Molefe Seeletsa
Digital Journalist
3 minute read
17 Sep 2021
12:35 pm

ConCourt scathing in dismissal of Zuma’s ‘litigious skulduggery’ – quotes

Molefe Seeletsa

Zuma's rescission application was dismissed with costs, and the majority judgement had some choice words for the former president.

Former president Jacob Zuma. Picture: Die Burger/Gallo Images

The Constitutional Court (ConCourt) on Friday has upheld its decision to sentence former president Jacob Zuma to 15 months in prison.

Delivering the scathing majority judgment, Justice Sisi Khampepe said three judgments were penned by the ConCourt, a majority and two dissenting judgments.

Khampepe said the majority judgment held that Zuma’s application did not met the statutory requirements for a rescission, with the court dismissing his application.

ALSO READ: ConCourt dismisses rescission application: Zuma 0, Zondo 2

In a dissenting judgment, however, Justice Leona Theron and Justice Chris Jafta concluded that Zuma’s imprisonment was unconstitutional as it was without a trial or a right of appeal.

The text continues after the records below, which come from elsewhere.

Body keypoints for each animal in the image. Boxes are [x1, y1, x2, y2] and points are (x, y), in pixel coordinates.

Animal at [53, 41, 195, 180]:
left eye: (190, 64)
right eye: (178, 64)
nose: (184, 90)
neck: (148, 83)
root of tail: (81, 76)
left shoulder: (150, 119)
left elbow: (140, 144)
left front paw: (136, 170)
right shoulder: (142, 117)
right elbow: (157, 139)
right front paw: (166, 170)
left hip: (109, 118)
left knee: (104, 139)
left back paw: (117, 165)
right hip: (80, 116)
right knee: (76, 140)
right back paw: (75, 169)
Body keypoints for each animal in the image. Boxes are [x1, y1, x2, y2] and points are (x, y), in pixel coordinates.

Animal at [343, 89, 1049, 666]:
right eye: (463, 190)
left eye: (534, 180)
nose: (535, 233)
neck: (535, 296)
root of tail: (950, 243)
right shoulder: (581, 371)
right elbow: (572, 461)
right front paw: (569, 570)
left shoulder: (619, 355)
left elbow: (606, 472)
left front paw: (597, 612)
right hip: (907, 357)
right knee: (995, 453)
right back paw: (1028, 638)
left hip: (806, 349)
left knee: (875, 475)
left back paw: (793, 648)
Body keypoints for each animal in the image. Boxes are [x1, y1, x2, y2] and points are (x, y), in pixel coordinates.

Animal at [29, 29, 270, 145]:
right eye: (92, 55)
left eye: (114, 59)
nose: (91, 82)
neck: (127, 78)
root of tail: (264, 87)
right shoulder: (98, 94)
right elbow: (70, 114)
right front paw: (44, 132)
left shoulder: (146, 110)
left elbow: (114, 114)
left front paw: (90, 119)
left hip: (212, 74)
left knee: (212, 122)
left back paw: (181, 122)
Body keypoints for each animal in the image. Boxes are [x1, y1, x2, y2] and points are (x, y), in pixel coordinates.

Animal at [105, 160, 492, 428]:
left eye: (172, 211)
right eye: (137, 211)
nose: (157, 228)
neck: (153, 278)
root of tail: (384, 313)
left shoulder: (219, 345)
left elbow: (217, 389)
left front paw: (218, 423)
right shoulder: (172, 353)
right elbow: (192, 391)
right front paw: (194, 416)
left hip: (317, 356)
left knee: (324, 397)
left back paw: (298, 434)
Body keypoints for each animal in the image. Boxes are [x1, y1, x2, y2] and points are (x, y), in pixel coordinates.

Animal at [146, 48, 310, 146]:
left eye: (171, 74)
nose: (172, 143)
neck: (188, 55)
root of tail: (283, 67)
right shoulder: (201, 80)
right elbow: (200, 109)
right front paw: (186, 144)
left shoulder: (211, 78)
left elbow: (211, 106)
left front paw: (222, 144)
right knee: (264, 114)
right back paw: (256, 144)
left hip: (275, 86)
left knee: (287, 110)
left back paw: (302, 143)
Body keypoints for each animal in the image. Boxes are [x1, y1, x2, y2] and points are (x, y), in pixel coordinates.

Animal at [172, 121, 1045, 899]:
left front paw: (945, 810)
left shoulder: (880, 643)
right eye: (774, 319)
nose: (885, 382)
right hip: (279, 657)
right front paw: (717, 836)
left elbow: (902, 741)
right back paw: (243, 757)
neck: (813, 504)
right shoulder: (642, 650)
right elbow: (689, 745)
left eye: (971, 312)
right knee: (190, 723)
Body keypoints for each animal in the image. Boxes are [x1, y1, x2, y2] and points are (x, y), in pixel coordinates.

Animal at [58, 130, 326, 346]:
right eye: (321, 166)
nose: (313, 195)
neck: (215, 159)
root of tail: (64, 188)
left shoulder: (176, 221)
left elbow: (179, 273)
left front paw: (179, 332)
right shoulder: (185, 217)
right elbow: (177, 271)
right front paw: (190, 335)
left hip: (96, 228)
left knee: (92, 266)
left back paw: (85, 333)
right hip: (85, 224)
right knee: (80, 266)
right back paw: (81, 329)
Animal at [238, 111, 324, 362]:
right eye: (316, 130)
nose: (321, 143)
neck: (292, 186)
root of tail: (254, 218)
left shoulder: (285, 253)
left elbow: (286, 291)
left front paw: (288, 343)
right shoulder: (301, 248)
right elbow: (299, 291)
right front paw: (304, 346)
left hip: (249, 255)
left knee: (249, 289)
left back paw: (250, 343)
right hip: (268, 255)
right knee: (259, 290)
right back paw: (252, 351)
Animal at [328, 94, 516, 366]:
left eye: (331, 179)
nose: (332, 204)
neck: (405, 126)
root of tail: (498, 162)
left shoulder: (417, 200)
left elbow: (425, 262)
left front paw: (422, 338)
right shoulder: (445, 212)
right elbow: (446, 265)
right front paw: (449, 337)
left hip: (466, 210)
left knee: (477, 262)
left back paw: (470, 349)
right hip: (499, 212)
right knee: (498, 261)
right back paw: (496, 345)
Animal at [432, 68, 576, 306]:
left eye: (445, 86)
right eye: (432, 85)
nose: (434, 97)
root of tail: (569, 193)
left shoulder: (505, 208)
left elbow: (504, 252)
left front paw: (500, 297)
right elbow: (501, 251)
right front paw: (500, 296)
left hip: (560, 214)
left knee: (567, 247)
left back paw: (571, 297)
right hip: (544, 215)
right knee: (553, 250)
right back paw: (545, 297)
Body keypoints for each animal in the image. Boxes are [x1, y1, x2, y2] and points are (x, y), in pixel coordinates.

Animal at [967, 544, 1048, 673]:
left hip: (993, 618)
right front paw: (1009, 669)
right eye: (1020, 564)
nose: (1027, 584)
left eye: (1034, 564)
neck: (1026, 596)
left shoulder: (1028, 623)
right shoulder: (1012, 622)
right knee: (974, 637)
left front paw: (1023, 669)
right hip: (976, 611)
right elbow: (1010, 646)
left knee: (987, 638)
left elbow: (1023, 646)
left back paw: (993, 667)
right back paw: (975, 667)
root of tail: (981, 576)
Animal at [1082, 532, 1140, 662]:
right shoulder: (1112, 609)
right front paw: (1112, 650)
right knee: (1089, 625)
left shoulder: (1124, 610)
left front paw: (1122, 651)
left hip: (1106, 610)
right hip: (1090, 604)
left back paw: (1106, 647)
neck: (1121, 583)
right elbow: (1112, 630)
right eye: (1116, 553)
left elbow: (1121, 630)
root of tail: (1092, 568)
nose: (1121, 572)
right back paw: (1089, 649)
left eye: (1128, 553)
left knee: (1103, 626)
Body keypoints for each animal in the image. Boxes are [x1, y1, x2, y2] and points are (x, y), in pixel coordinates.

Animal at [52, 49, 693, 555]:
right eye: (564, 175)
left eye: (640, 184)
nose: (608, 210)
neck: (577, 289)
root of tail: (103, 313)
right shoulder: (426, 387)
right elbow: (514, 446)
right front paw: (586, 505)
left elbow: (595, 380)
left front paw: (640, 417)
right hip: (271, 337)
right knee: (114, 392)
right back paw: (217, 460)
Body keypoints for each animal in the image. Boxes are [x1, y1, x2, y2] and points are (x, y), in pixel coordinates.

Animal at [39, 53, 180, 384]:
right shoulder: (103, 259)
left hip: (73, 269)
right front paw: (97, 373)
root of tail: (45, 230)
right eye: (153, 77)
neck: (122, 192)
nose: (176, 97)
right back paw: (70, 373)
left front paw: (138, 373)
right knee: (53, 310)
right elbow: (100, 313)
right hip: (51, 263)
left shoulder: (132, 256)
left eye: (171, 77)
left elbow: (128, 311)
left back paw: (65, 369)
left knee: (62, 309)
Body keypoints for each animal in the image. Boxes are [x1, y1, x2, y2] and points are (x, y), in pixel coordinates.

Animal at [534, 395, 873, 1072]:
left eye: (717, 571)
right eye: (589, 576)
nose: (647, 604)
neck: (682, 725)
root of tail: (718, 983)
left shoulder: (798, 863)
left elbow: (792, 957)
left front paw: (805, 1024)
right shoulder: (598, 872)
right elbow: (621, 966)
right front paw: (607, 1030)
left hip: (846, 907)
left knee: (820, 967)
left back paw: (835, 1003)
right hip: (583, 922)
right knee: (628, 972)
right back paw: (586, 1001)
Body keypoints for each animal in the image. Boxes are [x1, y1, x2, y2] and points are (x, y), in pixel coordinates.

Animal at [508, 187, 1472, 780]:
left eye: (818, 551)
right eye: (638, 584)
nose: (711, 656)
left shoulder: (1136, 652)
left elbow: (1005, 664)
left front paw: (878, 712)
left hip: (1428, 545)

Both judges argued that the ConCourt’s 29 June order was not compliant with the Constitution as well as international law and as such, can be rescinded.

The former president was ordered to pay the costs of the Commission of Inquiry into Allegations of State Capture, including the costs of two counsel.

Here are the key quotes from justice Khampepe’s ruling:

‘Litigious skulduggery’

Justice Khampepe highlighted that Zuma’s elected absence from the contempt case, which formed the basis for the rescission bid, was wholly misdirected.

“Elected absence like that of Mr Zuma constitutes more than litigious skulduggery which does not have the effect of turning a competently granted order into one erroneously granted. It is quite simply not for sorts of these circumstances the law of rescission caters [for].

“Mr Zuma’s purported absence is not the only respect in which his application fails to meet the requirements of Rule 42, subsection 1(a). The majority finds that he has also failed to demonstrate why the order why erroneously granted.”

‘Shoe pinches’

She said Zuma was afforded the opportunity to make submissions on the sanction he should face, which he refused to do.

“Mr Zuma had multiple opportunities to bring these arguments to the court. That he opted not [to] cannot mean that the court committed an error in granting the order. To his peril, Mr Zuma declined to participate in the contempt proceedings and disdainfully dismissed a further opportunity when invited to so. He only attempts to justify his absence now that the shoe pinches,” she said.

‘Justice would be compromised by chaos’

She further indicated the majority judgment found that it was not in the interests of justice that “Zuma’s tactics of litigious vacillation be tolerated”.

“The legislature has deliberately carved out exceptionally narrow grounds for rescission because the notion of rescinding court orders constitutes an affront to the general rule that orders, especially those of the apex court, are final.

“This, it was emphasised because if orders of court are too readily set aside the administration of justice would be compromised by chaos. Despite Mr Zuma’s creative attempts to have the order set aside, the majority of the Constitutional Court finds that the qualification rule 29 of the Constitutional Court, which incorporate rule 42 with such modifications as are necessary, provides no panacea to this ill-fated application for rescission.”

‘Opportunistically sought to reopen merits’

Justice Khampepe added that Zuma had sought to reopen the merits of the contempt proceedings, which had already been disposed of.

“In conclusion, the majority of the Constitutional Court found that Mr Zuma has not met the requirements of rescission in terms of rule 42(1Xa) or the common law. Instead, in launching an application for rescission, Mr Zuma opportunistically sought to reopen the merits of the contempt proceedings.

“The majority held that it would be contrary to the interests of justice to expand the legal grounds of rescission or reconsider the judgment and order the Constitutional Court handed down on 29 June 2021. Accordingly, the majority dismissed the application with costs.”